OPINION6 February 2013

Never lose sight of the insight

Are brands utilising the insights they gain to best effect and using them as widely as possible to provide a benchmark for most developmental and promotional activity?

Understandably, those of us active in the research community will bang the drum for the role that effective consumer insights can play in creating solid foundations for brand expansion by informing new product development and strategic marketing decisions.

The growth in digital technology has made information on consumer attitudes more accessible than ever, as we have demonstrated through our own use of gamification strategies; though the true value comes in not necessarily gaining the insights, but in understanding them, interpreting them and then knowing how best to deploy them. The question is whether brands are utilising the insights they gain to best effect and whether they use them as widely as possible to provide a benchmark for most developmental and promotional activity.

Because of the way that brands are structured, eg. one brand team does not necessarily work with another brand team, much research is undertaken in silos. This means that sometimes research is duplicated and potentially valuable customer insights are not shared. There may be internal reasons for this as some brands may be competing for budget or to secure budget for an NPD idea that would leave another brand to fight its own corner without budget. Brands would benefit considerably from enabling their research agency to to produce consumer snap shots and general insights which can be cascaded through the company.

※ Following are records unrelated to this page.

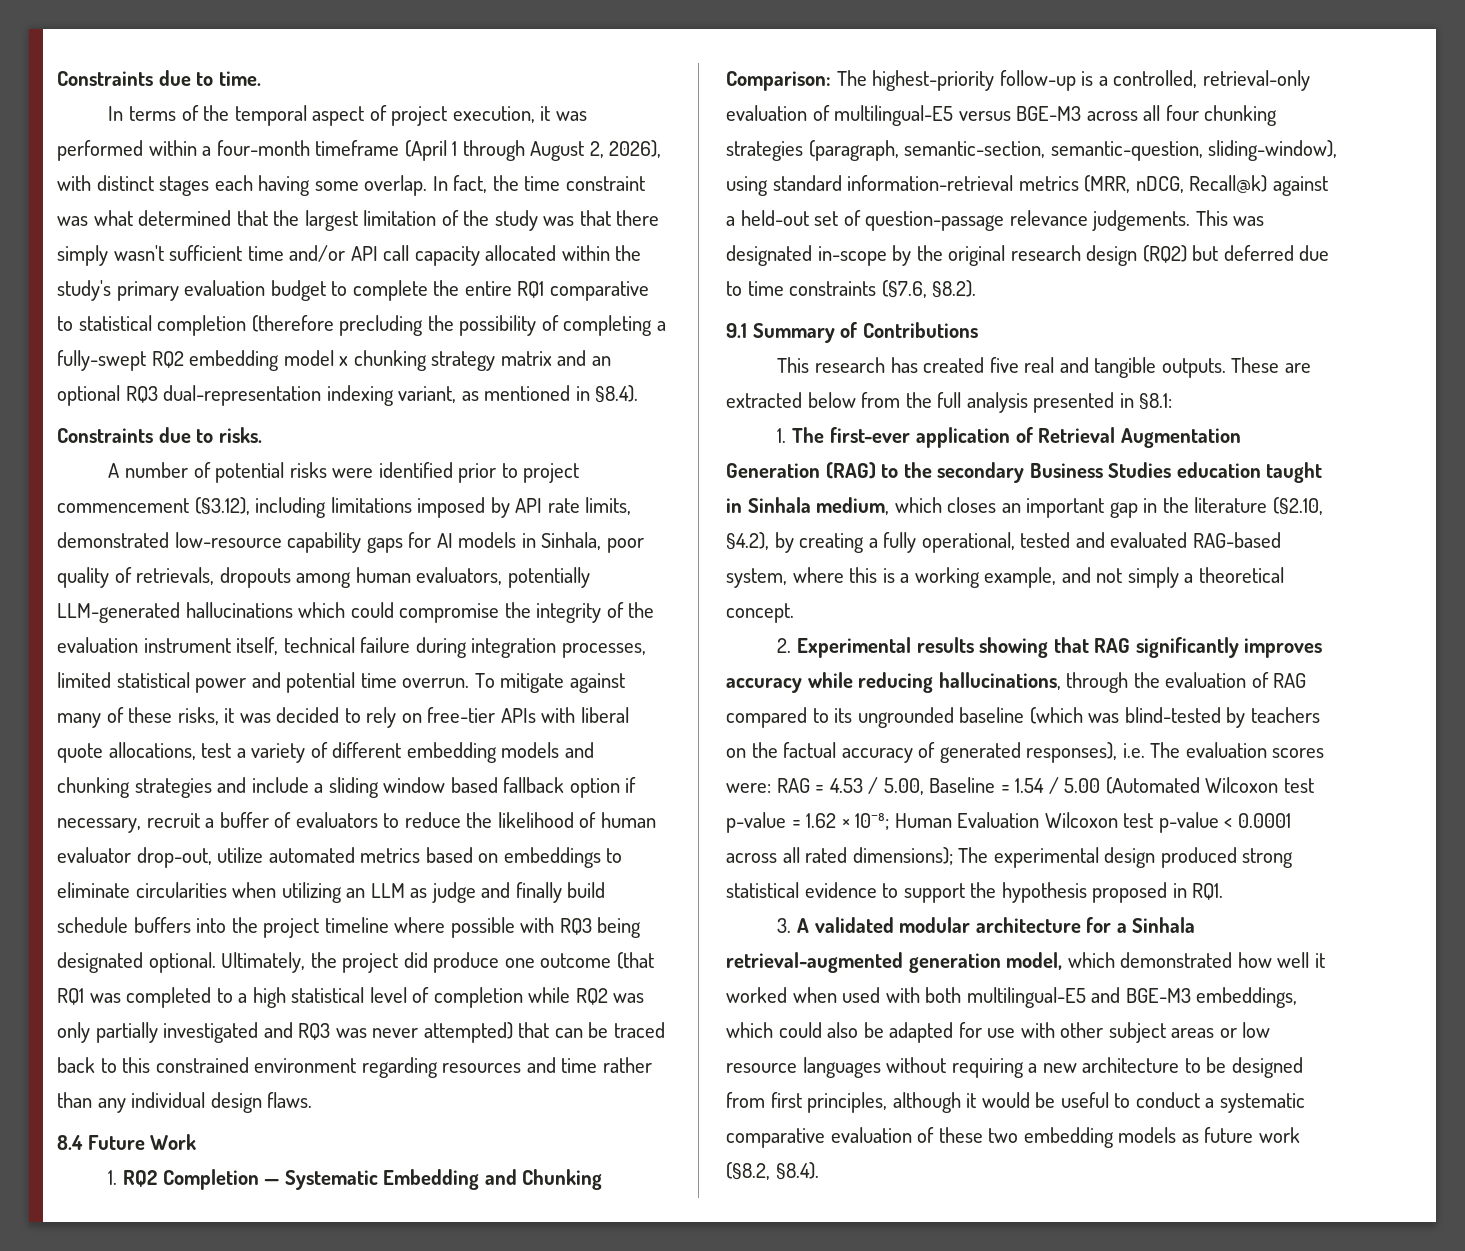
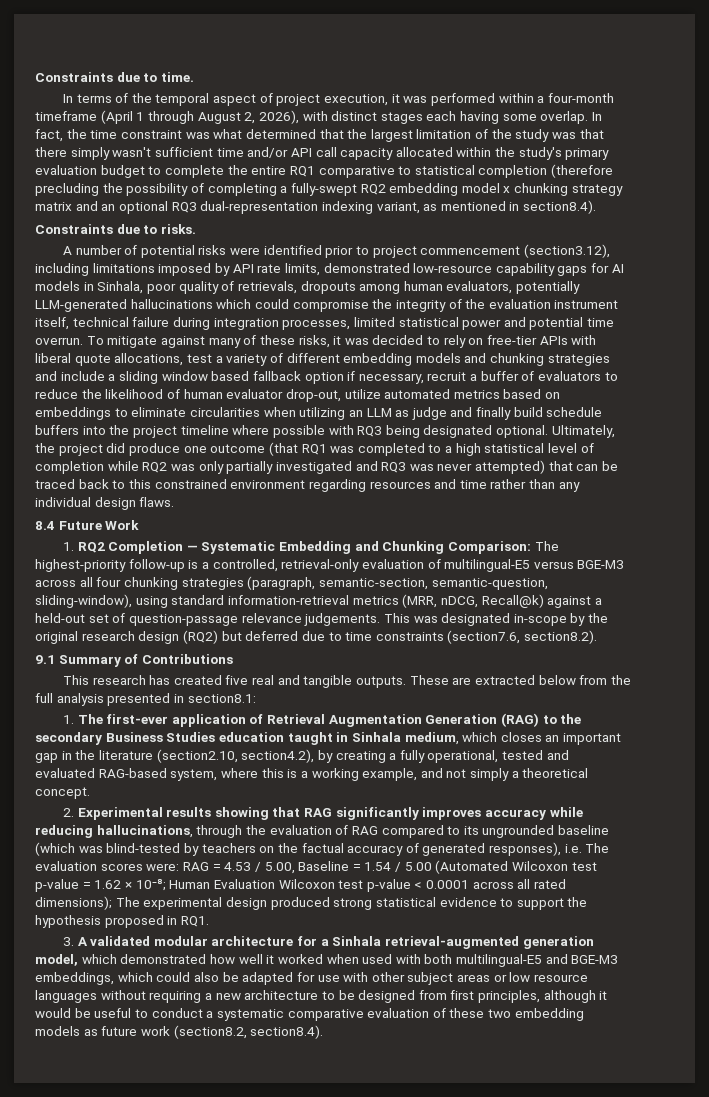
[595,385,639,403] §8.4). -> [523,200,597,214] section8.4).
[194,497,250,515] (§3.12), -> [523,244,610,258] (section3.12),
[881,280,977,298] (§7.6, §8.2). -> [447,630,598,644] (section7.6, section8.2).
[1139,393,1173,410] §8.1: -> [187,694,256,703] section8.1:
[1272,497,1323,515] [726,532,769,550] (§2.10, §4.2), -> [156,749,315,763] (section2.10, section4.2),
[726,1162,819,1180] (§8.2, §8.4). -> [173,1025,324,1039] (section8.2, section8.4).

Second, brand teams are increasingly transient which means that brand learning is not maximised because historical knowledge is often not carried forward. Research agencies which have worked with an organisation for some time, in contrast, will have that historical brand knowledge which could be deployed for real benefit by the brand.

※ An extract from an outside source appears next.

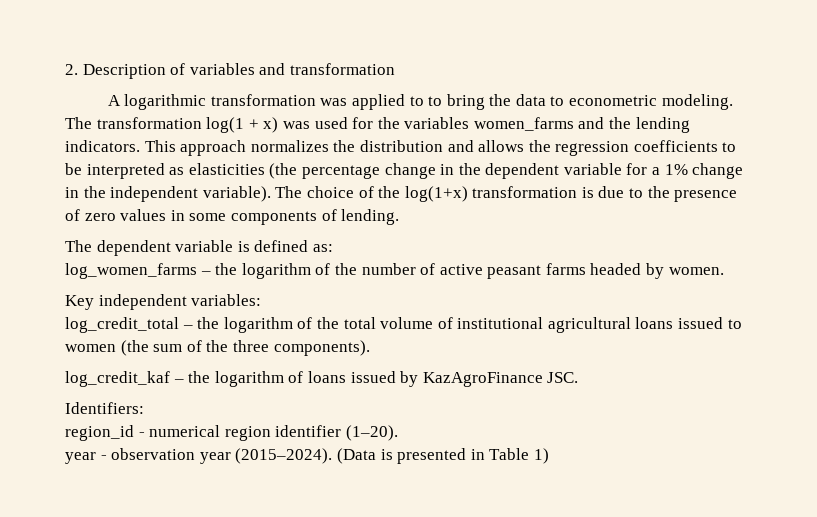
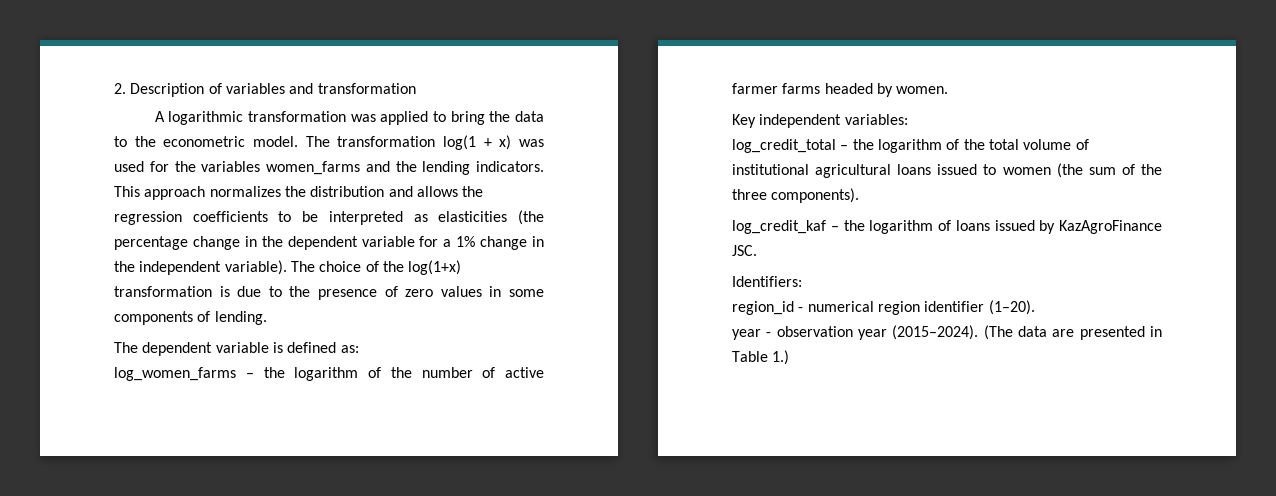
[428,96,443,106] to -> (446, 116) none
[569,94,733,110] econometric modeling. -> [134,136,298,147] the econometric model.
[487,265,542,279] peasant -> [732,83,778,94] farmer
[336,448,393,464] (Data is -> [983,325,1075,340] (The data are
[533,448,549,464] 1) -> [772,350,790,365] 1.)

Ethnography is one of the most valuable research tools, yielding a depth of insight that cannot be gained by any other means. It enables brand to access insights that are not only relevant but embedded in the consumer’s every day real world experience rather than pieces of essentially abstract data. For some brands, taking full advantage of what is truly available may require something of a mind shift away from a production-oriented culture to an insight-led culture. But only by doing so can they be confident that they will be developing products that are based on sound consumer methodology rather than producing products they hope the market will embrace. As we said at the start, the name of the game is to never lose sight of the insight.